Instructions to follow:
All the lines below need to be transcribed exactly. Pictures get left out.

======== The records

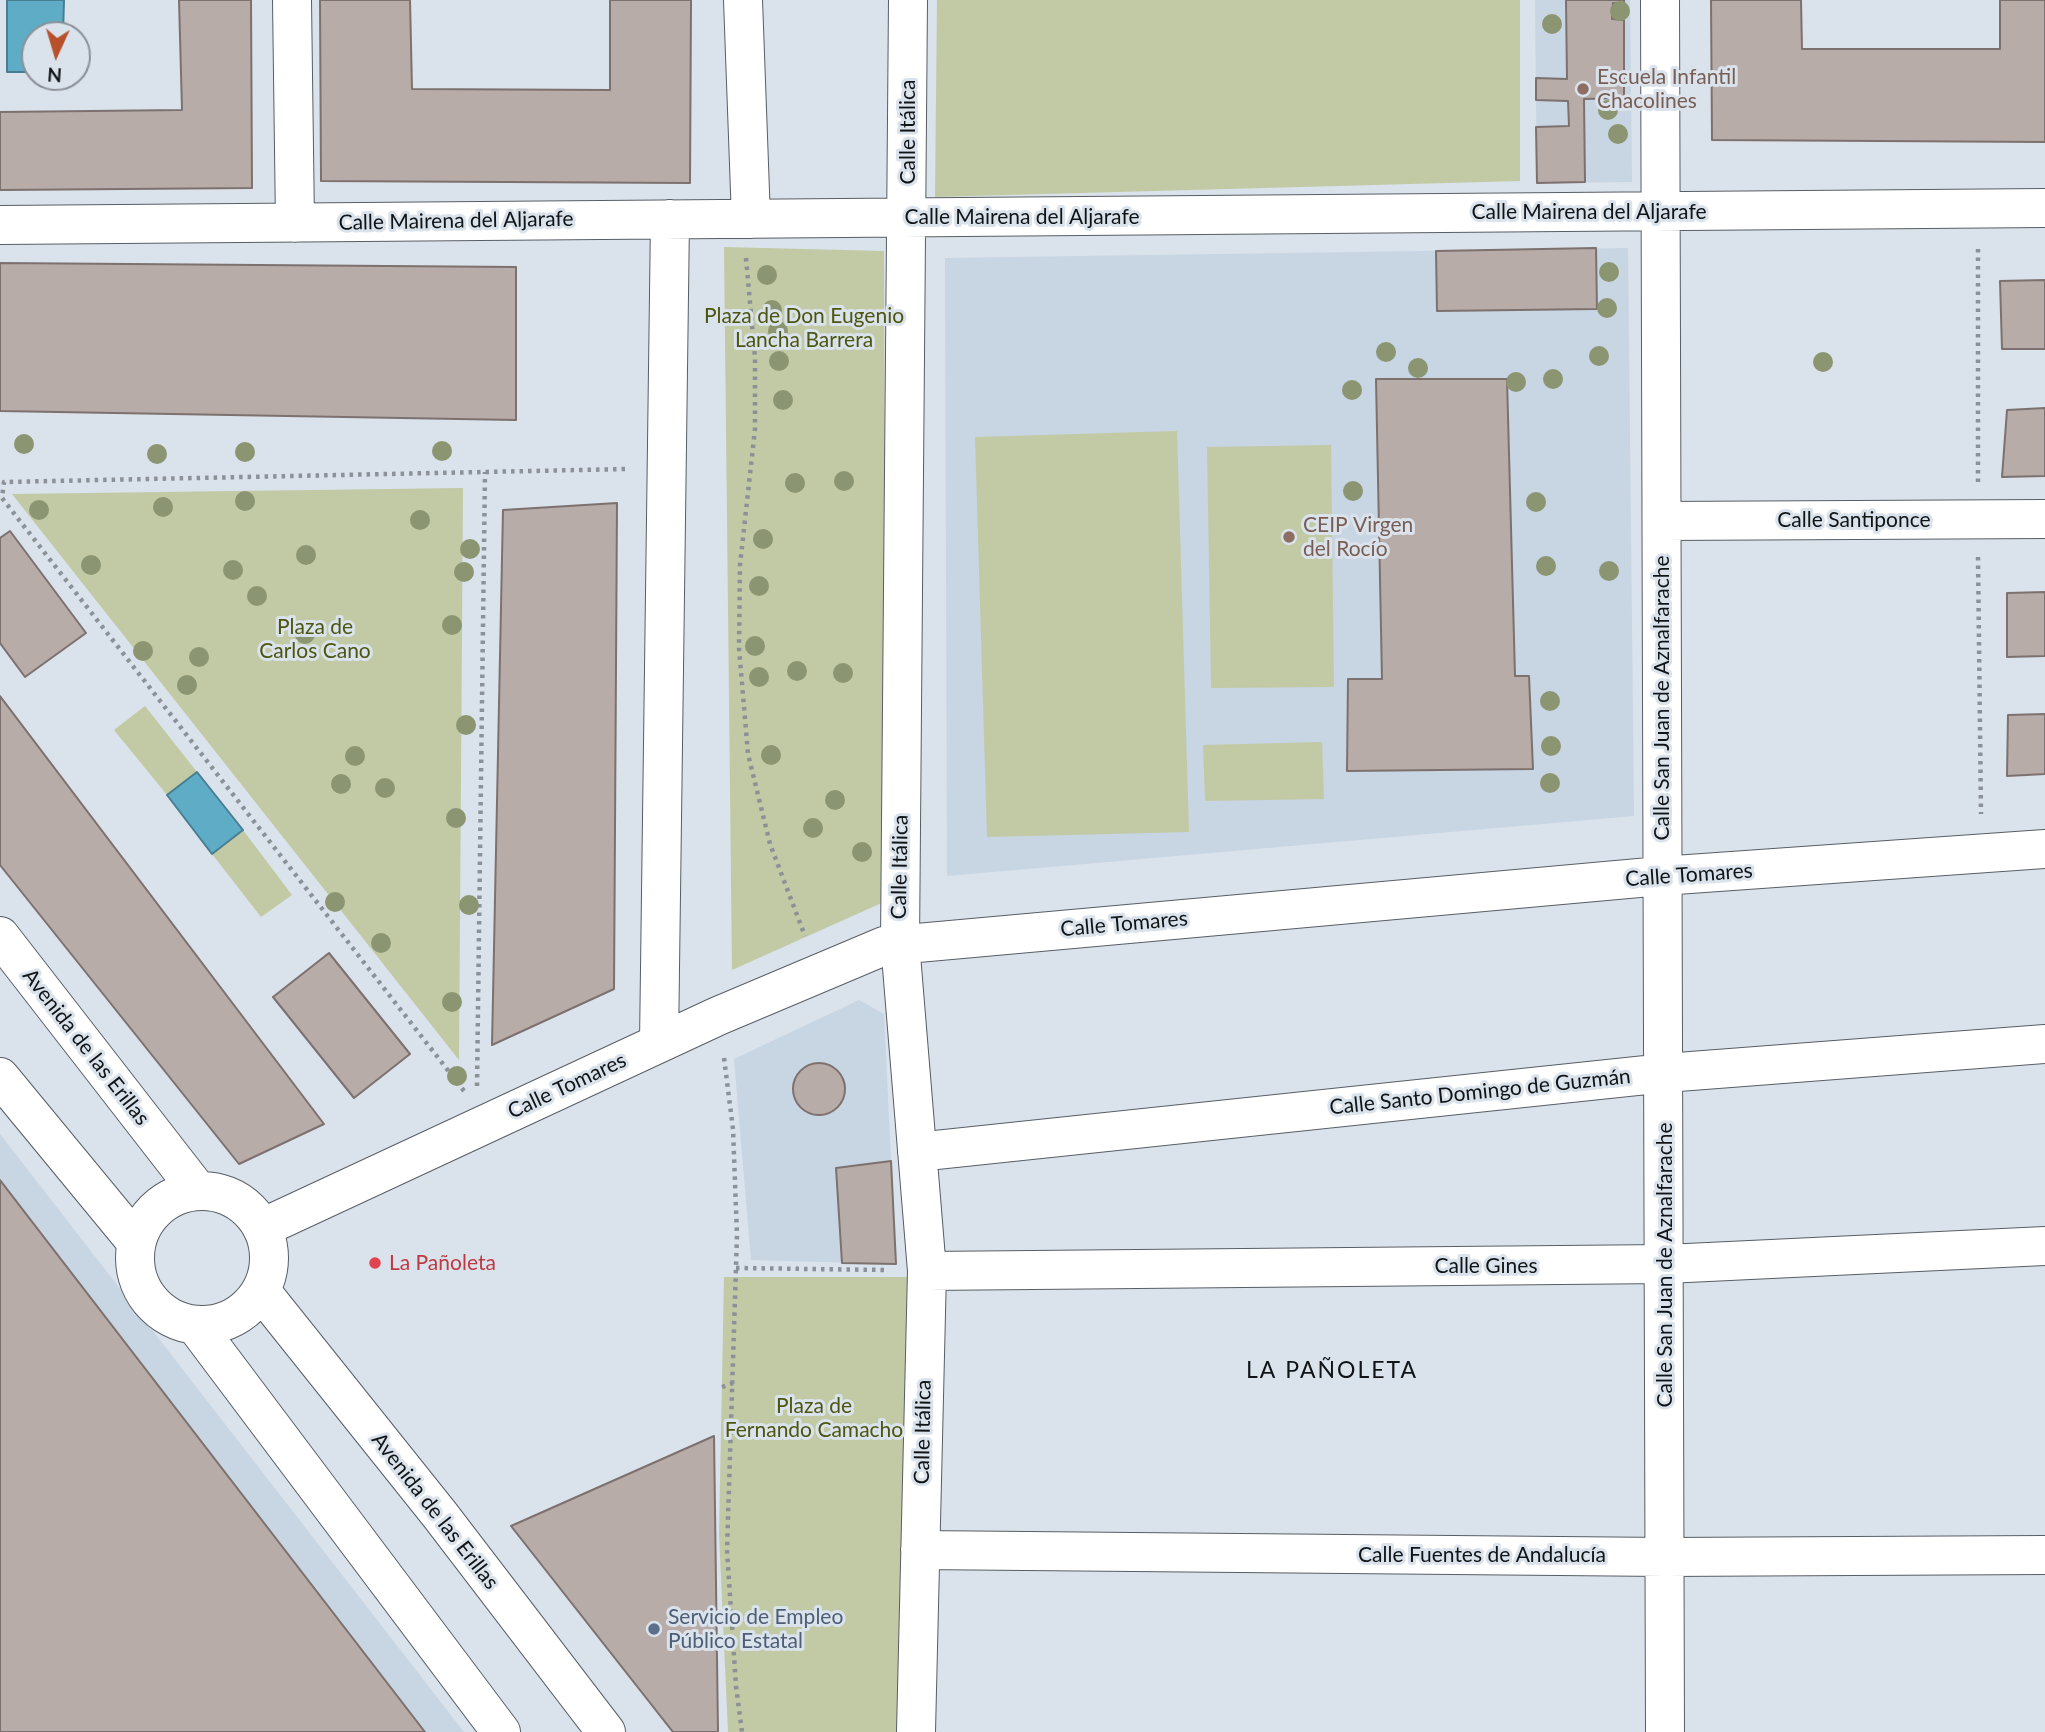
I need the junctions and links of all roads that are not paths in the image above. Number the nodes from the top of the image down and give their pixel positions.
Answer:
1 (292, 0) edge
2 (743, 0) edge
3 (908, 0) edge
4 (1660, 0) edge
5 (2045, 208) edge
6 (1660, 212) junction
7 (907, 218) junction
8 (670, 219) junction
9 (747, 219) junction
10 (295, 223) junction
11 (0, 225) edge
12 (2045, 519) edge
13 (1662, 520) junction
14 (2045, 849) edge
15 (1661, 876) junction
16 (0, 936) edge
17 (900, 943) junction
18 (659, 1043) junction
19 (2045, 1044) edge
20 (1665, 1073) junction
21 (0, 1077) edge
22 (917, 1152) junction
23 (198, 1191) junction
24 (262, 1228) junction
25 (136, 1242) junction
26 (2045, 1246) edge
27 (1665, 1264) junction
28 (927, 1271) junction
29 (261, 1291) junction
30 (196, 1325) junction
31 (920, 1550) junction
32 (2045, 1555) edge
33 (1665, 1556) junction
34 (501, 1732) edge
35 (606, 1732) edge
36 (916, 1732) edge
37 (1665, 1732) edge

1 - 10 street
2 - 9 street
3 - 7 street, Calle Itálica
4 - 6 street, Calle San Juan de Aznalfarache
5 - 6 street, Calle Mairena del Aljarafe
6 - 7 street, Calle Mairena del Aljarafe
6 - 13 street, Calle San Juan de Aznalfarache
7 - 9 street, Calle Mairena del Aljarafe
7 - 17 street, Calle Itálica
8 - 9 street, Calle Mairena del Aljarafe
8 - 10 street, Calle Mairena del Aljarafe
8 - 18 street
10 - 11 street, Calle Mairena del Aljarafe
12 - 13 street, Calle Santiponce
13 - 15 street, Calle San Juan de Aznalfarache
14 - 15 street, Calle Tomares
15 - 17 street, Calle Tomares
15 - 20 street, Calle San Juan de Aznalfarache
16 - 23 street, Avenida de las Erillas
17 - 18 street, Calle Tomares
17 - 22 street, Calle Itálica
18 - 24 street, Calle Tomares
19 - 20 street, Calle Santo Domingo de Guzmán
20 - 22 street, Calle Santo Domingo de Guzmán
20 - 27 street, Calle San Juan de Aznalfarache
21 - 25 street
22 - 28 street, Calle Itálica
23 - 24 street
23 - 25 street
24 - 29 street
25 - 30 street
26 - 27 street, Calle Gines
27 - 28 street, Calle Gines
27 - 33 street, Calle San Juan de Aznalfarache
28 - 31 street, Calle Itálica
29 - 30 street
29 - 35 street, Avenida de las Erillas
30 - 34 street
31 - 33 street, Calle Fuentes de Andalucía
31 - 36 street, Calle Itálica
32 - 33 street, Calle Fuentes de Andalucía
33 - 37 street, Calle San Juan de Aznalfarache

================

Task output:
I need the junctions and links of all roads that are not paths in the image above. Number the nodes from the top of the image down and give their pixel positions.
Answer:
1 (292, 0) edge
2 (743, 0) edge
3 (908, 0) edge
4 (1660, 0) edge
5 (2045, 208) edge
6 (1660, 212) junction
7 (907, 218) junction
8 (670, 219) junction
9 (747, 219) junction
10 (295, 223) junction
11 (0, 225) edge
12 (2045, 519) edge
13 (1662, 520) junction
14 (2045, 849) edge
15 (1661, 876) junction
16 (0, 936) edge
17 (900, 943) junction
18 (659, 1043) junction
19 (2045, 1044) edge
20 (1665, 1073) junction
21 (0, 1077) edge
22 (917, 1152) junction
23 (198, 1191) junction
24 (262, 1228) junction
25 (136, 1242) junction
26 (2045, 1246) edge
27 (1665, 1264) junction
28 (927, 1271) junction
29 (261, 1291) junction
30 (196, 1325) junction
31 (920, 1550) junction
32 (2045, 1555) edge
33 (1665, 1556) junction
34 (501, 1732) edge
35 (606, 1732) edge
36 (916, 1732) edge
37 (1665, 1732) edge

1 - 10 street
2 - 9 street
3 - 7 street, Calle Itálica
4 - 6 street, Calle San Juan de Aznalfarache
5 - 6 street, Calle Mairena del Aljarafe
6 - 7 street, Calle Mairena del Aljarafe
6 - 13 street, Calle San Juan de Aznalfarache
7 - 9 street, Calle Mairena del Aljarafe
7 - 17 street, Calle Itálica
8 - 9 street, Calle Mairena del Aljarafe
8 - 10 street, Calle Mairena del Aljarafe
8 - 18 street
10 - 11 street, Calle Mairena del Aljarafe
12 - 13 street, Calle Santiponce
13 - 15 street, Calle San Juan de Aznalfarache
14 - 15 street, Calle Tomares
15 - 17 street, Calle Tomares
15 - 20 street, Calle San Juan de Aznalfarache
16 - 23 street, Avenida de las Erillas
17 - 18 street, Calle Tomares
17 - 22 street, Calle Itálica
18 - 24 street, Calle Tomares
19 - 20 street, Calle Santo Domingo de Guzmán
20 - 22 street, Calle Santo Domingo de Guzmán
20 - 27 street, Calle San Juan de Aznalfarache
21 - 25 street
22 - 28 street, Calle Itálica
23 - 24 street
23 - 25 street
24 - 29 street
25 - 30 street
26 - 27 street, Calle Gines
27 - 28 street, Calle Gines
27 - 33 street, Calle San Juan de Aznalfarache
28 - 31 street, Calle Itálica
29 - 30 street
29 - 35 street, Avenida de las Erillas
30 - 34 street
31 - 33 street, Calle Fuentes de Andalucía
31 - 36 street, Calle Itálica
32 - 33 street, Calle Fuentes de Andalucía
33 - 37 street, Calle San Juan de Aznalfarache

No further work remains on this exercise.